Workers have been forced to take second jobs and work longer hours to pay escalating housing costs. Official Treasury figures released on April 2 showed that housing affordability for first home buyers is now the “worst on record”. Phil Garton, manager of Treasury’s household and labour unit, told a Senate inquiry that buying a first home had become significantly less affordable since the mid-1990s, based on the share of income spent servicing a loan. He attributed this to rising demand driven by higher incomes and employment, population growth, and smaller households which has left an annual shortfall in supply of between 30,000 and 40,000 dwellings.
The housing market remains highly polarised. Homes that are reasonably close to Australia’s city centres tend to now be out of reach for ordinary working people, while those in the outlying suburbs have seen their value stagnate or decline in recent years. Sydney’s western suburbs have seen the sharpest falls in value. “Four Corners” reported that houses in these areas, which were purchased for $900,000 a few years ago, have since been sold for not much more than half that amount.

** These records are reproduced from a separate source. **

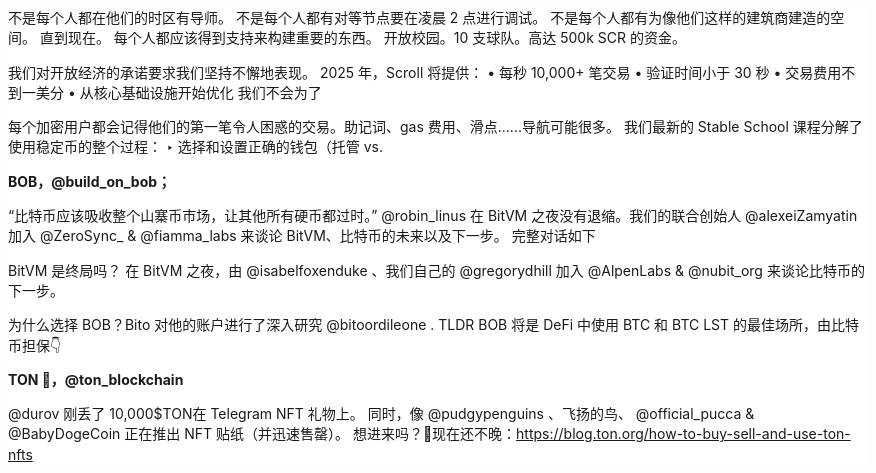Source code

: 不是每个人都在他们的时区有导师。
不是每个人都有对等节点要在凌晨 2 点进行调试。
不是每个人都有为像他们这样的建筑商建造的空间。
直到现在。
每个人都应该得到支持来构建重要的东西。
开放校园。10 支球队。高达 500k SCR 的资金。

我们对开放经济的承诺要求我们坚持不懈地表现。
2025 年，Scroll 将提供：
• 每秒 10,000+ 笔交易
• 验证时间小于 30 秒
• 交易费用不到一美分
• 从核心基础设施开始优化
我们不会为了

每个加密用户都会记得他们的第一笔令人困惑的交易。助记词、gas 费用、滑点......导航可能很多。
我们最新的 Stable School 课程分解了使用稳定币的整个过程：
‣ 选择和设置正确的钱包（托管 vs.

**BOB，@build_on_bob；**

“比特币应该吸收整个山寨币市场，让其他所有硬币都过时。”
@robin_linus
在 BitVM 之夜没有退缩。我们的联合创始人
@alexeiZamyatin
加入
@ZeroSync_
 & 
@fiamma_labs
来谈论 BitVM、比特币的未来以及下一步。
完整对话如下

BitVM 是终局吗？
在 BitVM 之夜，由
@isabelfoxenduke
、我们自己的
@gregorydhill
加入
@AlpenLabs
 & 
@nubit_org
来谈论比特币的下一步。

为什么选择 BOB？Bito 对他的账户进行了深入研究
@bitoordileone
.
TLDR BOB 将是 DeFi 中使用 BTC 和 BTC LST 的最佳场所，由比特币担保👇

**TON 💎，@ton_blockchain**

@durov
刚丢了 10,000$TON在 Telegram NFT 礼物上。
同时，像
@pudgypenguins
、飞扬的鸟、
@official_pucca
 & 
@BabyDogeCoin
正在推出 NFT 贴纸（并迅速售罄）。
想进来吗？🎁现在还不晚：https://blog.ton.org/how-to-buy-sell-and-use-ton-nfts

This collapse in value has meant that many families defaulting on their mortgage repayments are unable to recover any of the equity in their homes and are left with crippling debts.
The Treasury figures provided some startling insights into the reality of Australia’s increasingly polarised society. Older people are increasingly affected by the housing affordability crisis, with many now heading into retirement without having been able to pay off their mortgage. According to Treasury, the share of 55- to 64-year-olds who are home owners dropped sharply in the decade to 2005-06, from 72 percent to 54 percent. Over the same period, the proportion still paying off a mortgage more than doubled, from 13 percent to 27 percent. By 2006, one in ten of those aged over 55, compared with one in seventeen a decade earlier, were forced to spend more than 30 percent of their income on housing.
The latest data from Treasury and the Australian Housing and Urban Research Institute, taken together with the “Four Corners” program, give a glimpse of an emerging social catastrophe for which the Labor government has no answer. Working people are being hit by rising costs of living in areas including fuel, food, and housing. At the same time, the previous individual coping mechanisms based on home refinancing and personal loans are rapidly exhausted themselves, lending a politically explosive character to the unfolding debt crisis.